--- EXERCISE GOAL ---
After locating the line that contains "L’anguages ●" in the records below, write out exactly that line and each line after it through the one that contains "Electricity", and nothing else.

--- DATA LISTING ---
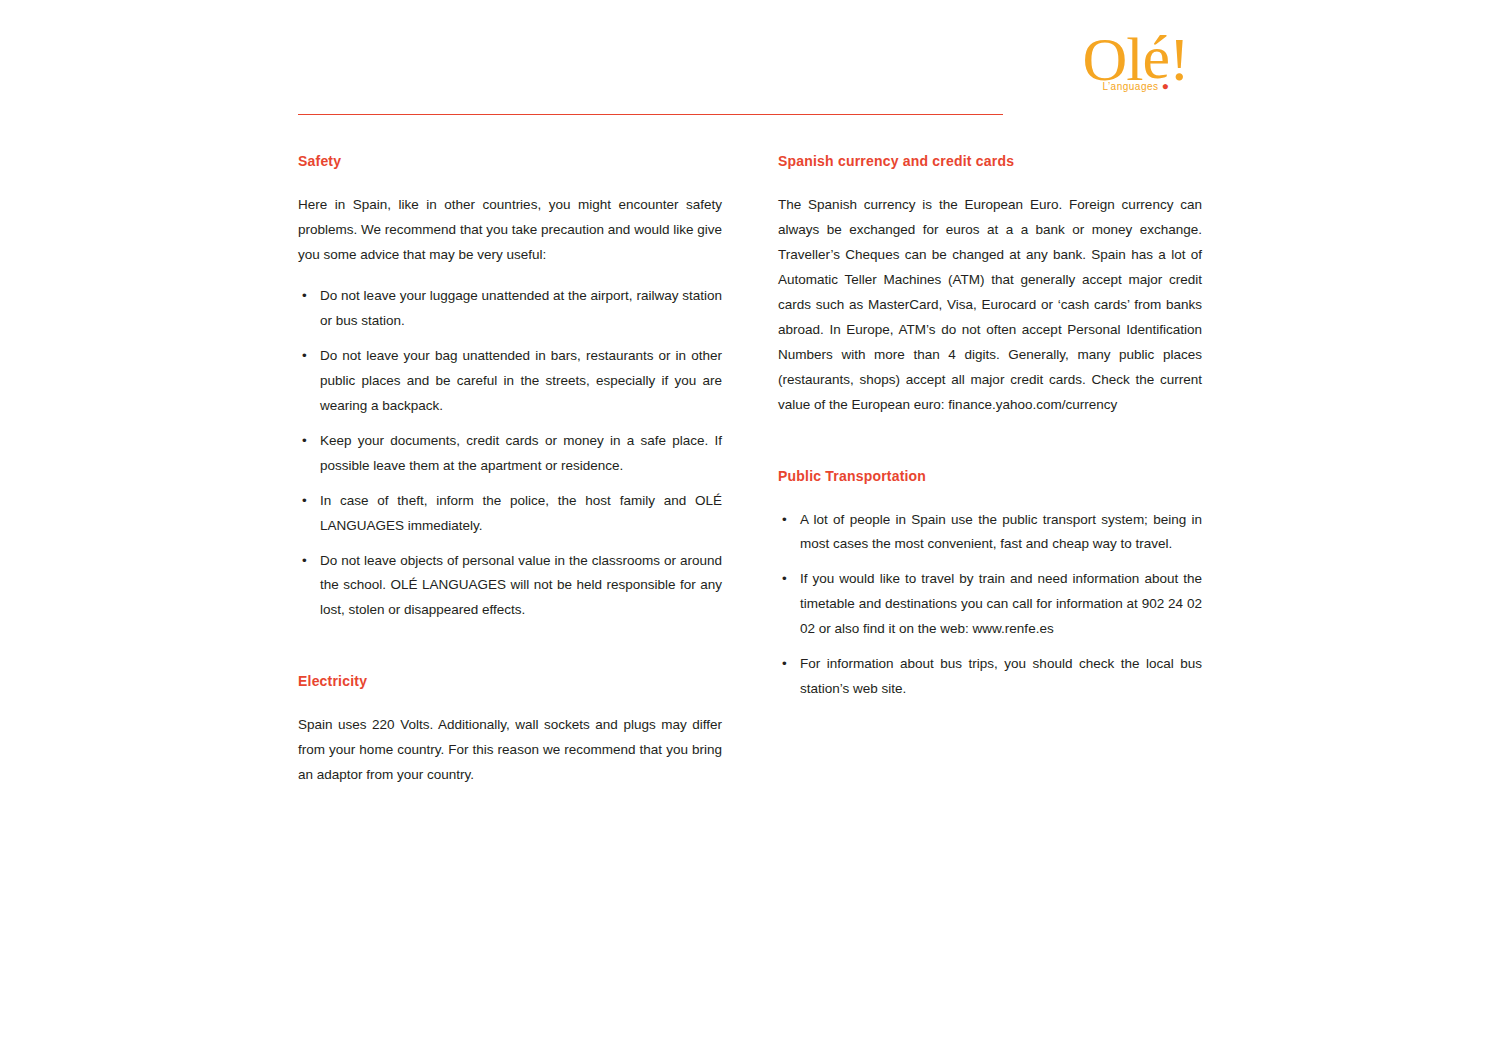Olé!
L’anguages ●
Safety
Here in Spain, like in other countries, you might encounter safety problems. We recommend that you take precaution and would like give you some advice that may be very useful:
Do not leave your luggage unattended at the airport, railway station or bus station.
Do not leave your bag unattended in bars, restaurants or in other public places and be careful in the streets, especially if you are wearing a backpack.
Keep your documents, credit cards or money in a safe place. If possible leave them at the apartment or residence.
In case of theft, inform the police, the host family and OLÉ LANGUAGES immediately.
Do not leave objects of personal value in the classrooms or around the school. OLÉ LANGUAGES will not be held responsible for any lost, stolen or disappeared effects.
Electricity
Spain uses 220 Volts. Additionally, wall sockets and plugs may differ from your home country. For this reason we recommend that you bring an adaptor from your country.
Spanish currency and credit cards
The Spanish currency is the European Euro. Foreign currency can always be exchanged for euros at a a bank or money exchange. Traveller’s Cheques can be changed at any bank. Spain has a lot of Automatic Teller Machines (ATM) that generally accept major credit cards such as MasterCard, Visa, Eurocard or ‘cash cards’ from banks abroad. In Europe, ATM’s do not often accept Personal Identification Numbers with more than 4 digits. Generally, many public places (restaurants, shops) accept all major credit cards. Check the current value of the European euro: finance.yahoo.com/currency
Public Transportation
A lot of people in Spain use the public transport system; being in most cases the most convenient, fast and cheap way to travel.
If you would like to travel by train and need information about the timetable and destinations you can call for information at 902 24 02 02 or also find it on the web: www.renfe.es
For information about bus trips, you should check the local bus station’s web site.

* * *

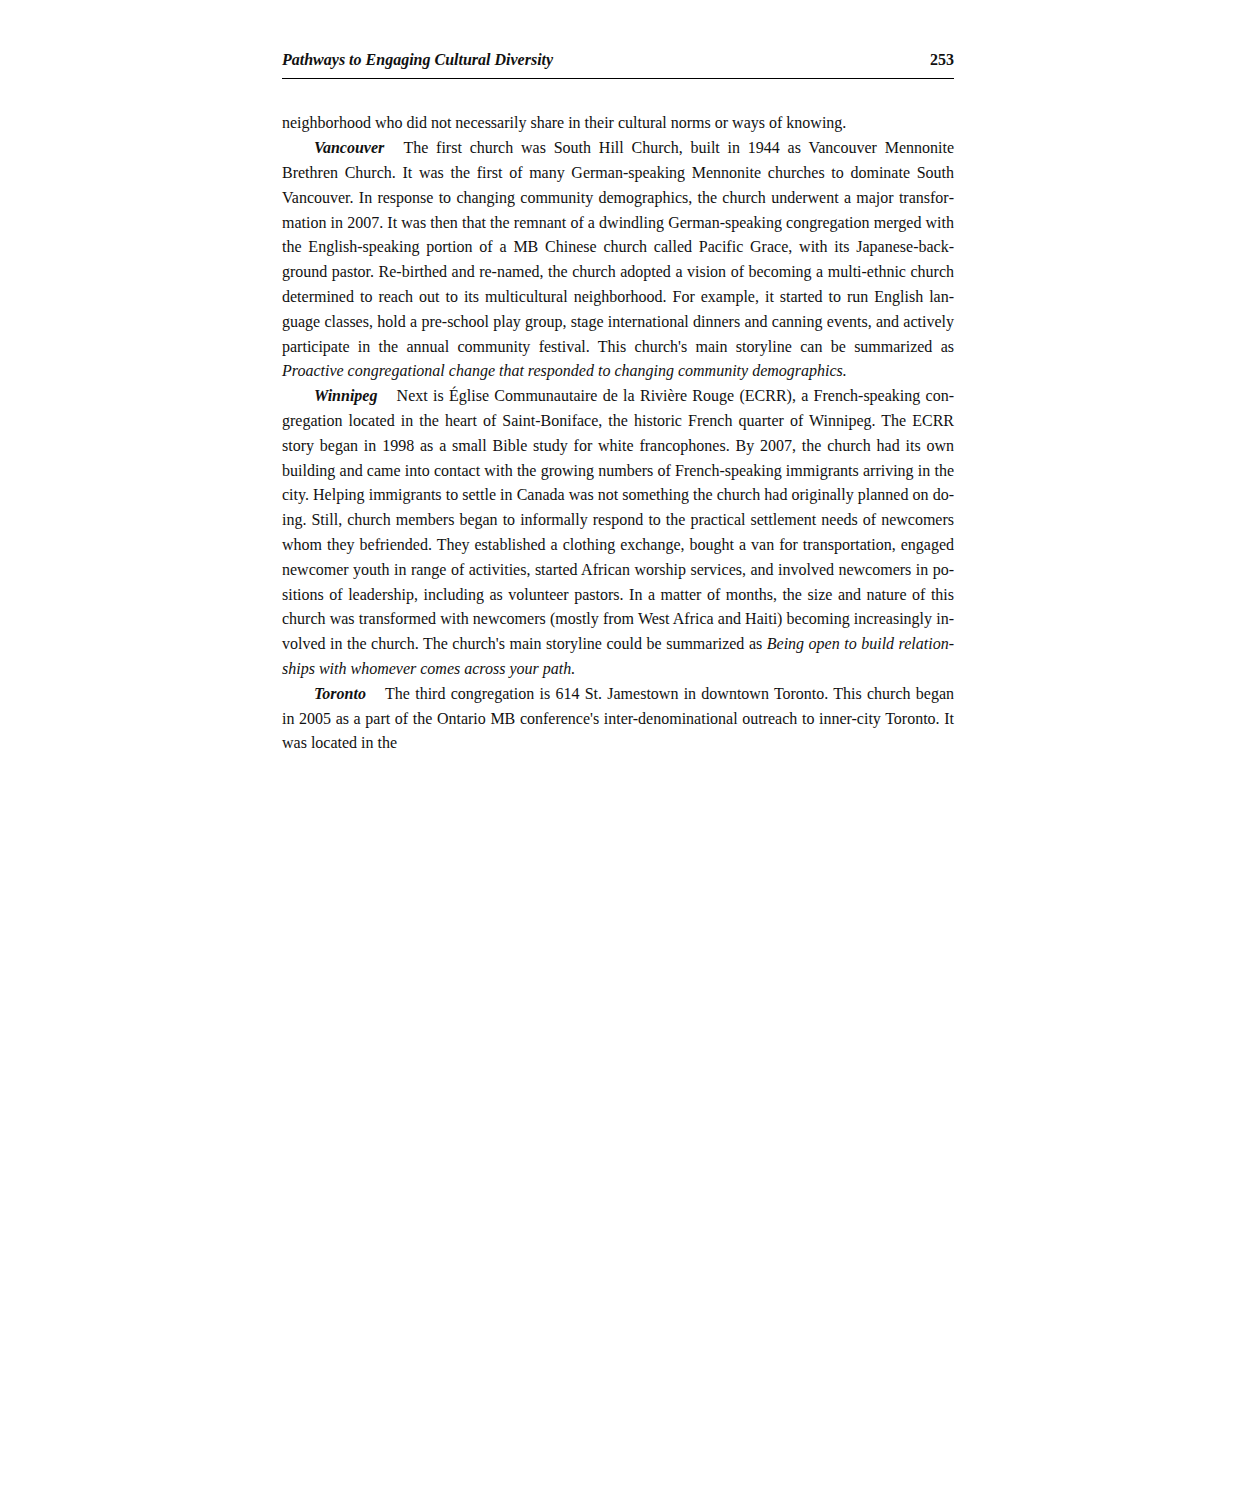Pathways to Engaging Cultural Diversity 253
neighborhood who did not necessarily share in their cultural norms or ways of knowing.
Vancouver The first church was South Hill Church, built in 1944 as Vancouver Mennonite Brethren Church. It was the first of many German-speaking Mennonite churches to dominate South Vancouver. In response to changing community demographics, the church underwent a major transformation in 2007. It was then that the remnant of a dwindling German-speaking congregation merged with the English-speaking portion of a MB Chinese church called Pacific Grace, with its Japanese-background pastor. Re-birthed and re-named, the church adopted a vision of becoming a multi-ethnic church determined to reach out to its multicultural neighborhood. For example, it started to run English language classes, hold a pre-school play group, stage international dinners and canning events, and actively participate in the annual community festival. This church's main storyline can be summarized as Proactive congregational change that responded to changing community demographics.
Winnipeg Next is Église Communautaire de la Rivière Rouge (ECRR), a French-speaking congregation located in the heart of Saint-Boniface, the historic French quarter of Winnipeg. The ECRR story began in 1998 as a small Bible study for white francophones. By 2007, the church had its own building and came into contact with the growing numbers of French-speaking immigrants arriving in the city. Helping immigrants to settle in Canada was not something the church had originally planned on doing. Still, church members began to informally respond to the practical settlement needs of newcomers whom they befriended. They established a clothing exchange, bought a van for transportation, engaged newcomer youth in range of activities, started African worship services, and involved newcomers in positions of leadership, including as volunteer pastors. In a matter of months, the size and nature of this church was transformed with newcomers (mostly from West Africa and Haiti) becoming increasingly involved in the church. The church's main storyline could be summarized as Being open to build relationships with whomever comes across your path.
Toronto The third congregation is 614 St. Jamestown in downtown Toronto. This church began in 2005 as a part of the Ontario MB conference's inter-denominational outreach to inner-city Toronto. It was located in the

--- EXERCISE SOLUTION ---
L’anguages ●
Safety
Here in Spain, like in other countries, you might encounter safety problems. We recommend that you take precaution and would like give you some advice that may be very useful:
Do not leave your luggage unattended at the airport, railway station or bus station.
Do not leave your bag unattended in bars, restaurants or in other public places and be careful in the streets, especially if you are wearing a backpack.
Keep your documents, credit cards or money in a safe place. If possible leave them at the apartment or residence.
In case of theft, inform the police, the host family and OLÉ LANGUAGES immediately.
Do not leave objects of personal value in the classrooms or around the school. OLÉ LANGUAGES will not be held responsible for any lost, stolen or disappeared effects.
Electricity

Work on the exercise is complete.